Do you have two identical rackets?
Modern tennis rackets are made with all sorts of high-tech materials. They are designed to make you maximise your power and control of the ball. As you use a racket the racket absorbs the impact of the ball and is subjected to all the stresses and strains of the game. Over time this deteriorates the performance racket. A racket is at its stiffest out of the shop, in time it loses its performance.
If you have two rackets it would be wise to share your game time load on each frame. This will ensure that both rackets wear at the same rate. Although it is lovely to keep a newer racket in your bag for special occasions, long term for your own game it is probably best that each frame is used equally . Both tennis rackets should have a similar level of wear.
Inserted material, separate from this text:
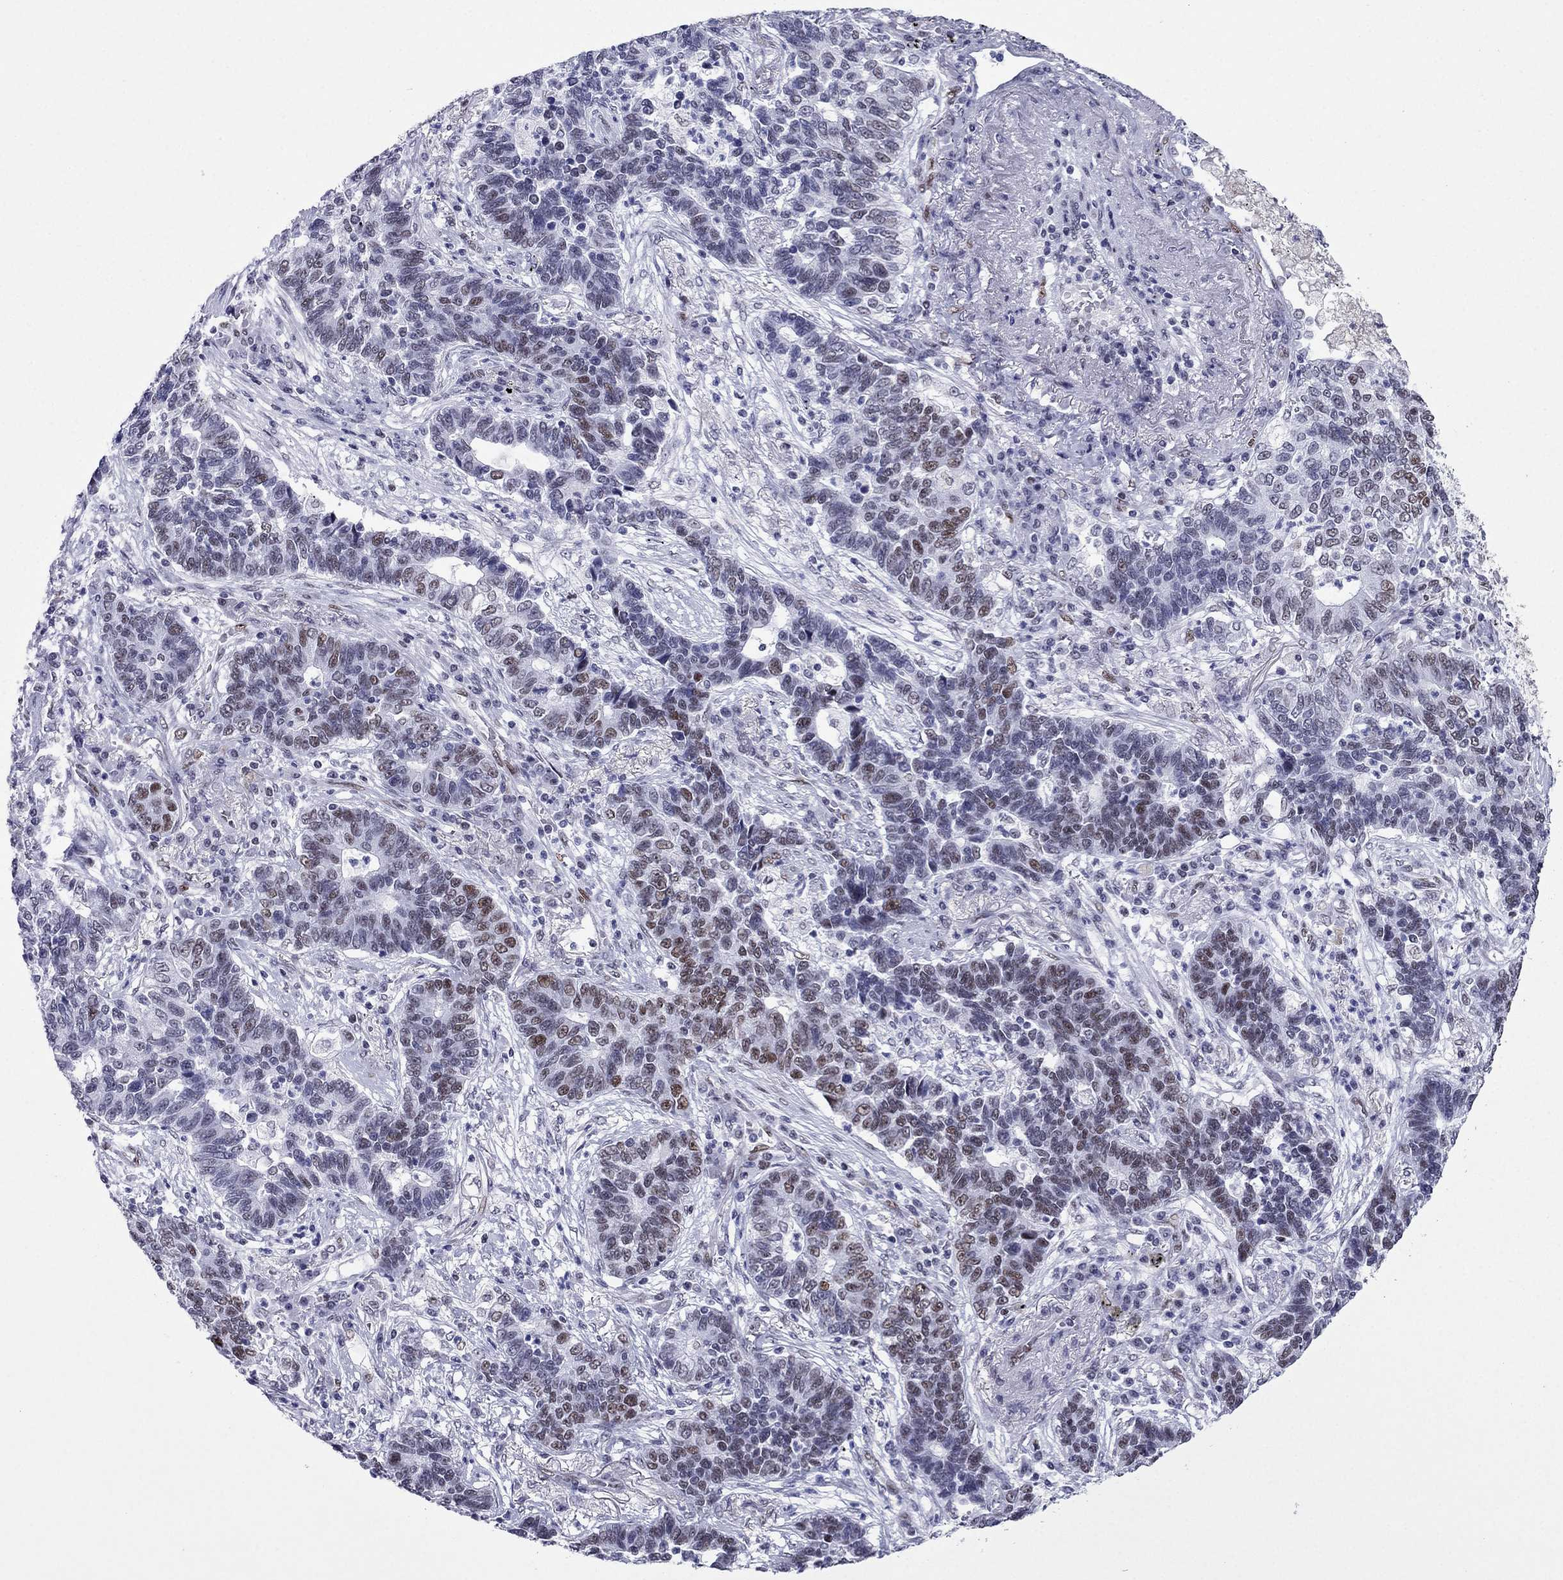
{"staining": {"intensity": "moderate", "quantity": "25%-75%", "location": "nuclear"}, "tissue": "lung cancer", "cell_type": "Tumor cells", "image_type": "cancer", "snomed": [{"axis": "morphology", "description": "Adenocarcinoma, NOS"}, {"axis": "topography", "description": "Lung"}], "caption": "Immunohistochemical staining of human adenocarcinoma (lung) demonstrates medium levels of moderate nuclear protein expression in about 25%-75% of tumor cells.", "gene": "PPM1G", "patient": {"sex": "female", "age": 57}}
String your rackets at the same time
It is also recommended that rackets are strung at the same time. I have lost count of players over the years who wonder why their racket tension isn’t as it once was. A racket will lose 10% of its tension overnight, as time goes by and depending on the temperature, humidity, playing conditions will continue to go down too. If rackets are strung together with the same string and kept in the same conditions they are likely to produce similar performance.
If you like your current frame it is certainly a good idea to buy another one. In my own particular experience I have enjoyed playing with a Head Radical since way back when Agassi was in his pomp. For me the head size, weight and balance are all on point. Despite there being many improvements made to this frame over the years it is still the one which I find fits my game most.
Share the play load of the rackets.
Tennis is an abrasive game and strings and tension will also degrade. It makes sense to share the load. This will also ensure you extend as far as possible the lifecycle of your rackets.